**WHAT TO PRODUCE**.
Every line below should be copied out exactly.
┌──
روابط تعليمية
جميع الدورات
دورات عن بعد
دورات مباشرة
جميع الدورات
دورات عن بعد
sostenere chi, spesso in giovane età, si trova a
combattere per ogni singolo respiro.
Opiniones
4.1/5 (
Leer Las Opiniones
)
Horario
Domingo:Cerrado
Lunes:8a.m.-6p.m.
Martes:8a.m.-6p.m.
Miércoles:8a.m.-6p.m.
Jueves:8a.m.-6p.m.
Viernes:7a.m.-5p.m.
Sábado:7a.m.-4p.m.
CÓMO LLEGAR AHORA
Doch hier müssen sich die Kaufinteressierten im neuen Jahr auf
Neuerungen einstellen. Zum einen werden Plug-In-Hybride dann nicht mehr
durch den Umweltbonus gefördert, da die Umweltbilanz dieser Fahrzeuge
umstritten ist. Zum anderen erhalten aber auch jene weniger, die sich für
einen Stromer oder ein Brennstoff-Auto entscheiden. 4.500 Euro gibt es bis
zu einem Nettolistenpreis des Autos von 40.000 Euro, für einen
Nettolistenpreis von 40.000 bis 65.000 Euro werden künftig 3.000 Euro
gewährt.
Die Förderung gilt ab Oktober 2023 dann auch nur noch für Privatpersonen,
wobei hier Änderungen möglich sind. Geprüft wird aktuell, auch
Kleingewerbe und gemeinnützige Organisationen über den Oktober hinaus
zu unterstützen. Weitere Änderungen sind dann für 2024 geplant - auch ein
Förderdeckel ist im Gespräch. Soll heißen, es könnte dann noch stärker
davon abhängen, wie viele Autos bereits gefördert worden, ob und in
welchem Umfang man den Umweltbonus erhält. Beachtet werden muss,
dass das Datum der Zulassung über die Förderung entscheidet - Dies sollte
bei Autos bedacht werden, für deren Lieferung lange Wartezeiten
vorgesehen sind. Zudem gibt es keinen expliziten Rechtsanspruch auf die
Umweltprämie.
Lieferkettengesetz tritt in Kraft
└──
**OUTPUT FOR THIS EXERCISE**.
روابط تعليمية
جميع الدورات
دورات عن بعد
دورات مباشرة
جميع الدورات
دورات عن بعد
sostenere chi, spesso in giovane età, si trova a
combattere per ogni singolo respiro.
Opiniones
4.1/5 (
Leer Las Opiniones
)
Horario
Domingo:Cerrado
Lunes:8a.m.-6p.m.
Martes:8a.m.-6p.m.
Miércoles:8a.m.-6p.m.
Jueves:8a.m.-6p.m.
Viernes:7a.m.-5p.m.
Sábado:7a.m.-4p.m.
CÓMO LLEGAR AHORA
Doch hier müssen sich die Kaufinteressierten im neuen Jahr auf
Neuerungen einstellen. Zum einen werden Plug-In-Hybride dann nicht mehr
durch den Umweltbonus gefördert, da die Umweltbilanz dieser Fahrzeuge
umstritten ist. Zum anderen erhalten aber auch jene weniger, die sich für
einen Stromer oder ein Brennstoff-Auto entscheiden. 4.500 Euro gibt es bis
zu einem Nettolistenpreis des Autos von 40.000 Euro, für einen
Nettolistenpreis von 40.000 bis 65.000 Euro werden künftig 3.000 Euro
gewährt.
Die Förderung gilt ab Oktober 2023 dann auch nur noch für Privatpersonen,
wobei hier Änderungen möglich sind. Geprüft wird aktuell, auch
Kleingewerbe und gemeinnützige Organisationen über den Oktober hinaus
zu unterstützen. Weitere Änderungen sind dann für 2024 geplant - auch ein
Förderdeckel ist im Gespräch. Soll heißen, es könnte dann noch stärker
davon abhängen, wie viele Autos bereits gefördert worden, ob und in
welchem Umfang man den Umweltbonus erhält. Beachtet werden muss,
dass das Datum der Zulassung über die Förderung entscheidet - Dies sollte
bei Autos bedacht werden, für deren Lieferung lange Wartezeiten
vorgesehen sind. Zudem gibt es keinen expliziten Rechtsanspruch auf die
Umweltprämie.
Lieferkettengesetz tritt in Kraft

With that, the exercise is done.